L'UE muette contre le Brexit, pourquoi ?

Par Florence Autret, correspondante à Bruxelles pour La Tribune

La retenue de la Commission européenne dans le débat sur le Brexit n'est pas l'expression du respect de la souveraineté britannique. Il souligne l'indigence de la souveraineté européenne.

« Je préfère t'avertir maintenant :il ne dira rien sur le Brexit, pas avant le référendum », explique le porte-parole d'un membre éminent de la Commission européenne, à la suite d'une demande d'interview.

À Bruxelles, jusqu'au 23 juin, évoquer la sortie du Royaume-Uni de l'Union européenne est tabou, ou quasiment. Un comble, vu les conséquences dévastatrices qu'elle pourrait avoir.

Après avoir longtemps déclaré qu'elle n'était pas une hypothèse de travail, Jean-Claude Juncker s'est tout juste autorisé à hausser le ton à un mois du vote fatidique. « Les "déserteurs" ne seront pas accueillis à bras ouverts », a déclaré le président de la « Commission de la dernière chance » au quotidien Le Monde, le 20 mai. Mais la palme de l'audace et de l'humour revient... au commissaire britannique. Trois jours après la sortie de Juncker, Lord Hill traversait la Manche pour lancer un avertissement à ses compatriotes.
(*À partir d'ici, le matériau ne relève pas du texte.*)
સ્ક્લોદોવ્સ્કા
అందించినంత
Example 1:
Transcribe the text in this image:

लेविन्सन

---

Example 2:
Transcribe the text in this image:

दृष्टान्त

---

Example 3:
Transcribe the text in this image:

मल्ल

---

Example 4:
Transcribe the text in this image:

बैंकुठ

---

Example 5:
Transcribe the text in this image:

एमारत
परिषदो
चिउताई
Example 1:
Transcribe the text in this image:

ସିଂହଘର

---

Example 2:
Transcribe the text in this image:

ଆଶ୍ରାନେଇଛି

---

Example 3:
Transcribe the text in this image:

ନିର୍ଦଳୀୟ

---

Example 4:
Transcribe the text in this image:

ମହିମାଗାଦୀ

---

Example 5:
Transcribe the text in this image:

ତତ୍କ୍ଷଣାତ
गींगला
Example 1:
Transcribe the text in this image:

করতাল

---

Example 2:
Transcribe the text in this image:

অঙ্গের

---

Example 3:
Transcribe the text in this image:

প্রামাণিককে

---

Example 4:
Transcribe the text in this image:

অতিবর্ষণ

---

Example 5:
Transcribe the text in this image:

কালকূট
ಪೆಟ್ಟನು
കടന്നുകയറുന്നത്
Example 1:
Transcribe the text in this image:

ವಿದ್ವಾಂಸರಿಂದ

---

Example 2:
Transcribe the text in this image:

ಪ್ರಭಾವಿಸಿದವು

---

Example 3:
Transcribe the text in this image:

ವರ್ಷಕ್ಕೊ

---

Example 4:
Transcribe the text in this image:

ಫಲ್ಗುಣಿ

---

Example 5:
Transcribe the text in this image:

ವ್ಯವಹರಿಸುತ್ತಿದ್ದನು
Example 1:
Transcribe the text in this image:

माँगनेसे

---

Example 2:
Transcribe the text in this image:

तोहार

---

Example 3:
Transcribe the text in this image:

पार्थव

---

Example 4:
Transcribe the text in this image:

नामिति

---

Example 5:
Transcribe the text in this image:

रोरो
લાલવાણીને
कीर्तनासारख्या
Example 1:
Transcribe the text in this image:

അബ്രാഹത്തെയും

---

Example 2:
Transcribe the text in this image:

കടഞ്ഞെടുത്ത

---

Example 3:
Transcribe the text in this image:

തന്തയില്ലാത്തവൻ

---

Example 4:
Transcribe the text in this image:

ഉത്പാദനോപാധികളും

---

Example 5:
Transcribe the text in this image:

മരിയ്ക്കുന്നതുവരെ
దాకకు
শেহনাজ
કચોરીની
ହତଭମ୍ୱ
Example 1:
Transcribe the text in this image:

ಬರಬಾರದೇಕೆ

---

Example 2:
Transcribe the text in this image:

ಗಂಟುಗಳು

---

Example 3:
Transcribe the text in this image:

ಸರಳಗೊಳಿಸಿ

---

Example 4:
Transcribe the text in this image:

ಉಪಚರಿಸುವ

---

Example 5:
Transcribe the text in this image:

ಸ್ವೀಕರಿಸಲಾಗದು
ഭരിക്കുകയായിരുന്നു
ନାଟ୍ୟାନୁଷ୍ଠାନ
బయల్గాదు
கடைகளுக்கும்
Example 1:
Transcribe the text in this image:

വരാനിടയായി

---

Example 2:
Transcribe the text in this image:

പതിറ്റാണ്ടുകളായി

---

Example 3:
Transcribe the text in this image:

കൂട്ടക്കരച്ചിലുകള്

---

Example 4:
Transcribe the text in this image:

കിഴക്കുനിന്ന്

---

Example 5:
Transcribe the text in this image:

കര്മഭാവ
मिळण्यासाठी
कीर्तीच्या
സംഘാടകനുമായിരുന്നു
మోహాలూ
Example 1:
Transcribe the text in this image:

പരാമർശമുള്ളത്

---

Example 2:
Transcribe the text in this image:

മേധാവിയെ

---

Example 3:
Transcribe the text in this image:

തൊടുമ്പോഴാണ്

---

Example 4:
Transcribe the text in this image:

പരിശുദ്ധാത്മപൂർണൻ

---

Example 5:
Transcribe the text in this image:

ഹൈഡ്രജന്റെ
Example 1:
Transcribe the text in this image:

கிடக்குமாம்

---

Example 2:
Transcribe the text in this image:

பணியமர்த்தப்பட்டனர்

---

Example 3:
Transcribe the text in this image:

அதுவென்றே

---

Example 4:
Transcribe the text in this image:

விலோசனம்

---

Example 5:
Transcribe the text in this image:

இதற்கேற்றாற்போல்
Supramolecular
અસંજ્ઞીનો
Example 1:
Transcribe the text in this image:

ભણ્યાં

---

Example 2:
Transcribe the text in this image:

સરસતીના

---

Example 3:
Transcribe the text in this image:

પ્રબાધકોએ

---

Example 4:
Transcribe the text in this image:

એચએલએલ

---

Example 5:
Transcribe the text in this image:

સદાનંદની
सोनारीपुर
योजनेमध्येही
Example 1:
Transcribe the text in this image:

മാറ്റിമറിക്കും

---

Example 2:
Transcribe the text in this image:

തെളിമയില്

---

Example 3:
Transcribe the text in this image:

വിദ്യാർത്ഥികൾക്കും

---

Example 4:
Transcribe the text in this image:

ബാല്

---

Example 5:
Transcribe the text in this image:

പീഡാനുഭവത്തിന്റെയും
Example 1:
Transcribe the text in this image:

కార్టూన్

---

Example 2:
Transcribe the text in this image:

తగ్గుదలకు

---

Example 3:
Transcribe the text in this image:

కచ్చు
Devant le public de la prestigieuse London School of Economics, il avertit :

« Il n'y a absolument aucune raison de croire que les discussions seront rapides et faciles. La négociation entre le Groenland et l'Union européenne a pris trois ans, en dépit du fait qu'il n'y avait en réalité qu'un seul sujet à discuter : le poisson ».

Le traité européen prévoit deux ans pour négocier un nouveau deal avec un pays qui a quitté l'Union. Ce sera plus. Finis - et pour un moment -les « passeports » qui permettent aux sociétés financières britanniques d'opérer librement sur les marchés français, allemand, italien... Bonjour les paperasses, les tracasseries administratives et les droits de douane. Bref, tout ce que les Britanniques honnissent et qui alimente leur tentation de larguer les amarres. Ce « n'imaginez pas qu'on va continuer comme avant » constitue le sommet de la menace proférée par les responsables européens à l'adresse d'un peuple britannique en instance de divorce.
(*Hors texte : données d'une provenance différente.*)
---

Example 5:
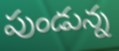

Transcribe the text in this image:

పుండున్న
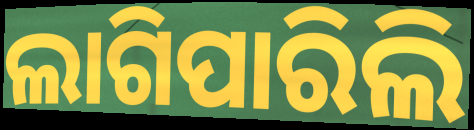
ଲାଗିପାରିଲି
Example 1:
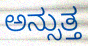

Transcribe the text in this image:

ಅನ್ಸುತ್ತ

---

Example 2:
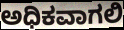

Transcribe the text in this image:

ಅಧಿಕವಾಗಲಿ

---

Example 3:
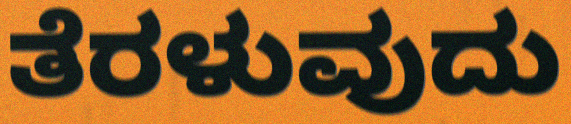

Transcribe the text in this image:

ತೆರಳುವುದು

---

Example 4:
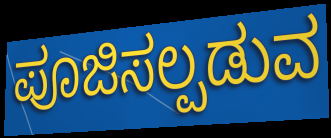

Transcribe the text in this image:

ಪೂಜಿಸಲ್ಪಡುವ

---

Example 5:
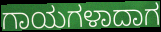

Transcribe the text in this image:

ಗಾಯಗಳಾದಾಗ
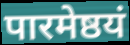
पारमेष्ठयं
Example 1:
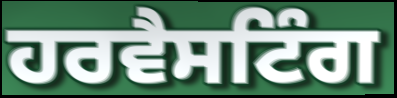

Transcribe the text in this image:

ਹਰਵੈਸਟਿੰਗ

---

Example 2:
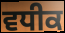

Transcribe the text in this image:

ਵਧੀਕ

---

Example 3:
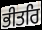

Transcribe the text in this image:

ਭੀਤਰਿ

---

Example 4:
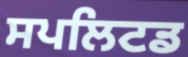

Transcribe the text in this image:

ਸਪਲਿਟਡ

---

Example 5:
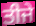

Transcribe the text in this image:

ਤੀਜੇ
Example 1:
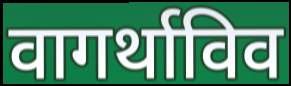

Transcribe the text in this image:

वागर्थाविव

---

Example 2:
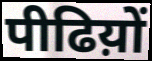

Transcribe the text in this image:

पीढिय़ों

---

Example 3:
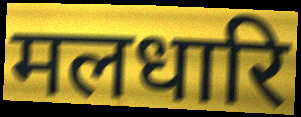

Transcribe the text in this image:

मलधारि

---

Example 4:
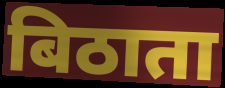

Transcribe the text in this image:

बिठाता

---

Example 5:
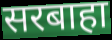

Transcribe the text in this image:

सरबाहा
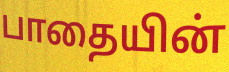
பாதையின்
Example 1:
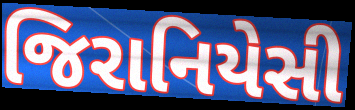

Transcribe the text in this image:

જિરાનિયેસી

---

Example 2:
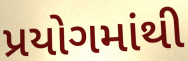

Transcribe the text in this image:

પ્રયોગમાંથી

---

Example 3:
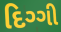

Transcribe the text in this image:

દિગ્ગી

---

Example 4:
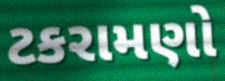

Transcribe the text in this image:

ટકરામણો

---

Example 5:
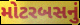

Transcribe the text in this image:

મોટરબસનું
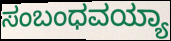
ಸಂಬಂಧವಯ್ಯಾ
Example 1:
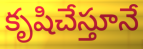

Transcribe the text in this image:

కృషిచేస్తూనే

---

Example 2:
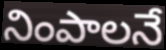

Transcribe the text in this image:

నింపాలనే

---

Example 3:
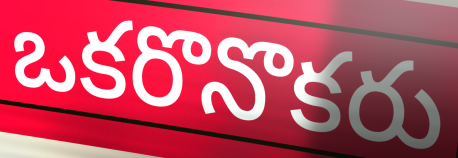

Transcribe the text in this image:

ఒకరొనొకరు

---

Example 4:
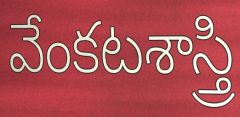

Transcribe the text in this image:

వేంకటశాస్త్రి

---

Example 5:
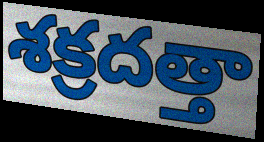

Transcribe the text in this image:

శక్రదత్తా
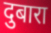
दुबारा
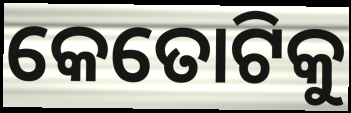
କେତୋଟିକୁ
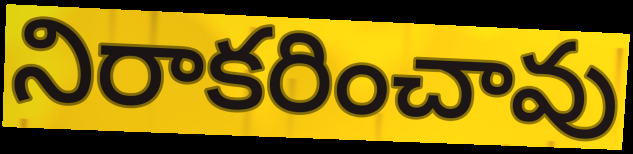
నిరాకరించావు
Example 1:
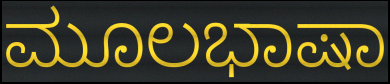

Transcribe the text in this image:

ಮೂಲಭಾಷಾ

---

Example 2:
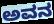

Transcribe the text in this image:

ಅವನ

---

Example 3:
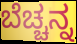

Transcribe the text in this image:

ಬೆಚ್ಚನ್ನ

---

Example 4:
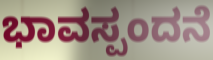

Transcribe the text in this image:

ಭಾವಸ್ಪಂದನೆ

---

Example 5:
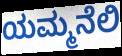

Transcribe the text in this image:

ಯಮ್ಮನೆಲಿ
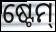
ଷ୍ଟେମ୍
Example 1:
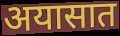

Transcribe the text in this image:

अयासात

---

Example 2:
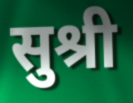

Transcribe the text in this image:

सुश्री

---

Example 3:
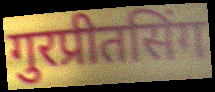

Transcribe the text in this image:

गुरप्रीतसिंग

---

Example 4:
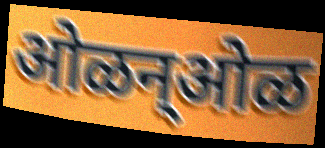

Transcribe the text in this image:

ओळन्ओळ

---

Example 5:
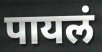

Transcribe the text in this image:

पायलं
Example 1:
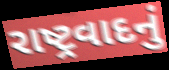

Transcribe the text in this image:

રાષ્ટ્રવાદનું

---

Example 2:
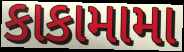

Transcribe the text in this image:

કાકામામા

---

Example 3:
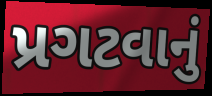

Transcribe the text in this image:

પ્રગટવાનું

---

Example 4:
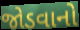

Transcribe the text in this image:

જોડવાનો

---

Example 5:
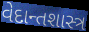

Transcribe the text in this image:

વેદાન્તશાસ્ત્ર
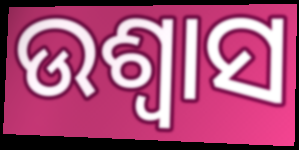
ଉଶ୍ୱାସ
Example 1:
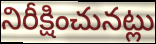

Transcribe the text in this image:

నిరీక్షించునట్లు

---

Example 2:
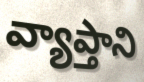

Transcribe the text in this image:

వ్యాప్తాని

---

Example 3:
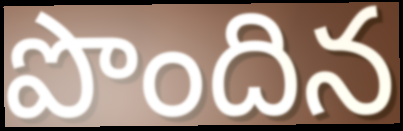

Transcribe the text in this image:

పొందిన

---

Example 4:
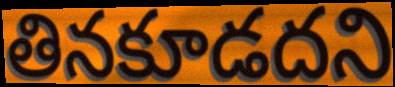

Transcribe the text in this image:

తినకూడదని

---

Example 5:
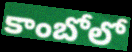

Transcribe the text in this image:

కాంబోలో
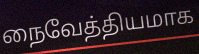
நைவேத்தியமாக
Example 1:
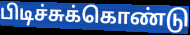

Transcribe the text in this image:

பிடிச்சுக்கொண்டு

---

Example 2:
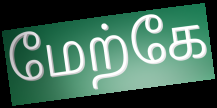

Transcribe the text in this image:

மேற்கே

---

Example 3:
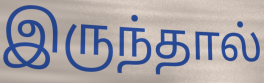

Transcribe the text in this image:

இருந்தால்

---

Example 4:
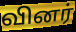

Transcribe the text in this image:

வினர்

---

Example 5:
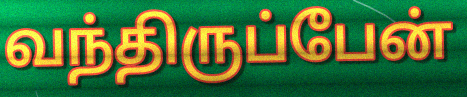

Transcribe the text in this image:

வந்திருப்பேன்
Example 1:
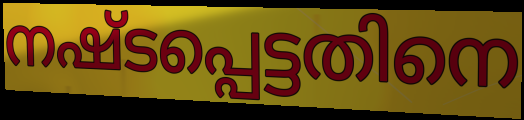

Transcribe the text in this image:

നഷ്ടപ്പെട്ടതിനെ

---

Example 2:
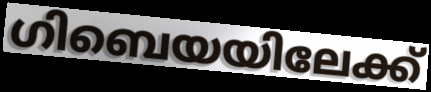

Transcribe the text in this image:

ഗിബെയയിലേക്ക്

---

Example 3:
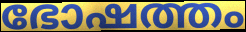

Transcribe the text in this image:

ഭോഷത്തം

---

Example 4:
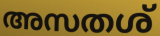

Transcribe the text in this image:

അസതശ്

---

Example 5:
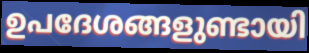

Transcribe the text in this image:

ഉപദേശങ്ങളുണ്ടായി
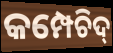
କମ୍ପେଚିଦ୍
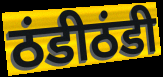
ठंडीठंडी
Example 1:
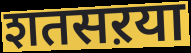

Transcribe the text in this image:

शतसऱया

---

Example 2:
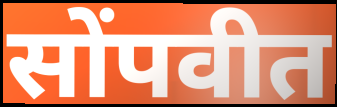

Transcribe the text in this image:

सोंपवीत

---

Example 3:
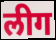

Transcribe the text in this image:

लीग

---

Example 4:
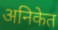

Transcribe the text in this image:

अनिकेत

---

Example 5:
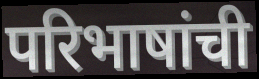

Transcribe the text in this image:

परिभाषांची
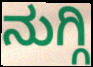
ನುಗ್ಗಿ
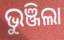
ଭୁଞ୍ଜିଲା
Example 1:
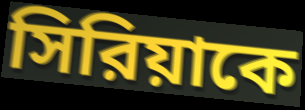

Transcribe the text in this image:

সিরিয়াকে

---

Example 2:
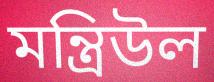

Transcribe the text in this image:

মন্ত্রিউল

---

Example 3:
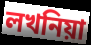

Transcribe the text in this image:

লখনিয়া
« Pas de Plan B », expliquait encore récemment le président de l'Eurogroupe, Jeroen Dijsselbloem, pourtant natif d'un pays, les Pays-Bas, allié naturel du Royaume-Uni dans l'Union. C'est la ligne.

Au Berlaymont, le siège de la Commission, on se contente de répondre aux demandes des journalistes britanniques plus consciencieux que les autres, qui cherchent à vérifier les allégations souvent inexactes des partisans du Brexit. Et ce n'est pas une mince affaire quand ces derniers déterrent de vagues projets d'harmonisation fiscale vieux de dix ans.
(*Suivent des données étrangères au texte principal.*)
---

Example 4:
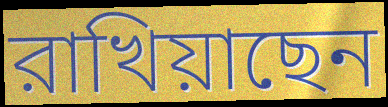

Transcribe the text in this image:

রাখিয়াছেন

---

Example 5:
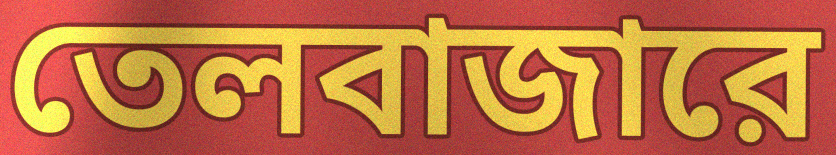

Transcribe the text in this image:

তেলবাজারে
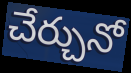
చేర్చునో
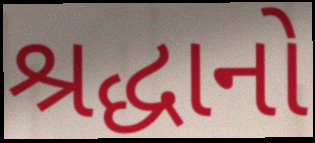
શ્રદ્ધાનો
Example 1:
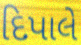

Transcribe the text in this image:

દિપાલે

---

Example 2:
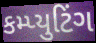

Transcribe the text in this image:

કમ્પ્યુટિંગ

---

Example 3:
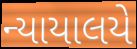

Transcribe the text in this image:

ન્યાયાલયે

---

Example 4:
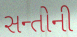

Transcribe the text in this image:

સન્તોની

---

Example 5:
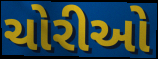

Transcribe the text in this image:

ચોરીઓ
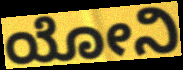
ಯೋನಿ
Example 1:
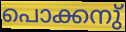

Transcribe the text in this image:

പൊക്കനു്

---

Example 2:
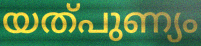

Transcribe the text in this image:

യത്പുണ്യം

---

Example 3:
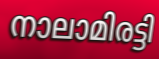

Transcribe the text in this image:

നാലാമിരട്ടി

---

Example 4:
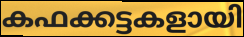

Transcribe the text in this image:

കഫക്കട്ടകളായി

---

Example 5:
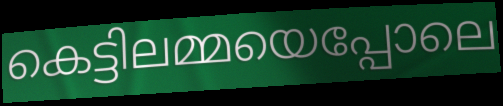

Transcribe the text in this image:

കെട്ടിലമ്മയെപ്പോലെ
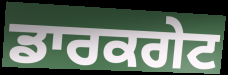
ਡਾਰਕਗੇਟ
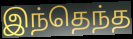
இந்தெந்த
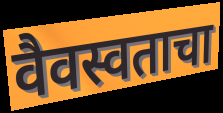
वैवस्वताचा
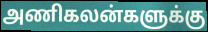
அணிகலன்களுக்கு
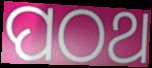
ପଠଥ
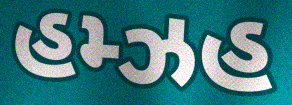
હમ્ઝહ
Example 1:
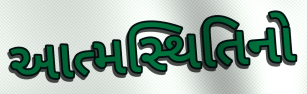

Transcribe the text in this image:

આત્મસ્થિતિનો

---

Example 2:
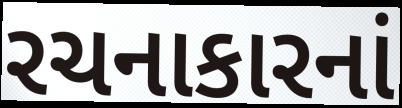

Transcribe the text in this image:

રચનાકારનાં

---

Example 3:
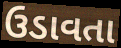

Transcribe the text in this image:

ઉડાવતા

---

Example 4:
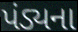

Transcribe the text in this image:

પંડ્યના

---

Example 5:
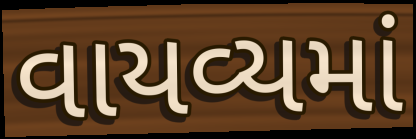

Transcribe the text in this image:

« On ne publie pas de communiqué de démenti, mais il faut bien répondre aux demandes de la presse. »

De contre-campagne, il n'est pas question

Est-ce bien raisonnable ? Non, car il y aurait quand même plus à dire sur l'intérêt des Britanniques à rester dans l'Union. Est-ce à dire qu'il faudrait multiplier les analyses rationnelles des risques d'un Brexit ?

Pas forcément, non plus. Le G7, le FMI, la Banque d'Angleterre, tout le monde y est allé de ses anticipations dramatiques sur le « coût » d'une sortie. Mais ces arguments sont contestables - et contestés - au-delà du camp des « outs ». Récemment, l'économiste Ashoka Mody expliquait : « La science économique est neutre sur la question de savoir s'il faut rester ou partir.

La bataille pour le Brexit doit être menée sur d'autres terrains », disait-il. Lesquels ? Celui que labourent les populistes prêts, de l'autre côté de la Manche, mais aussi en Allemagne, en Hongrie, en France et ailleurs, à saborder six décennies d'intégration européenne pour gagner leur place au centre du paysage politique : l'identité. Ce que cache la « non-campagne » de Bruxelles, c'est moins le respect de la souveraineté du peuple britannique qu'encore et toujours la sidération devant la propre difficulté de l'Europe à se voir comme un tout. Jean-Claude Juncker l'a bien compris, qui appelait récemment la France à prendre une initiative au lieu de laisser encore et toujours la place au leadership imprévisible de la grande coalition d'Angela Merkel. Jusqu'à présent, il n'a pas reçu de réponse. On dit que quelque chose se prépare pour une politique commune d'immigration et de défense. Il serait temps.